Entries taken from a collection
*-*-*

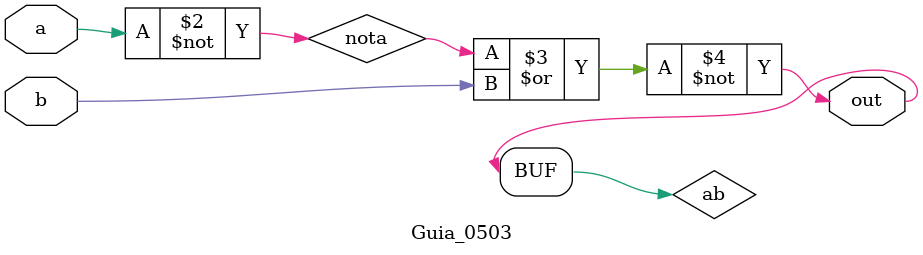
<source format=v>
module Guia_0503 (
    input a,
    input b,
    output out
);

wire nota;
wire ab;

// Porta NOR para ~a
nor (nota, a, a);

// Porta NOR para ~a | b
nor (ab, nota, b);

// Saída
assign out = ab;

endmodule

</source>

*-*-*

Your instructions
Write out, please, only the lines from the one with "para ~a | b" through the last line above, both included and unchanged.

Output of the exercise
// Porta NOR para ~a | b
nor (ab, nota, b);

// Saída
assign out = ab;

endmodule

</source>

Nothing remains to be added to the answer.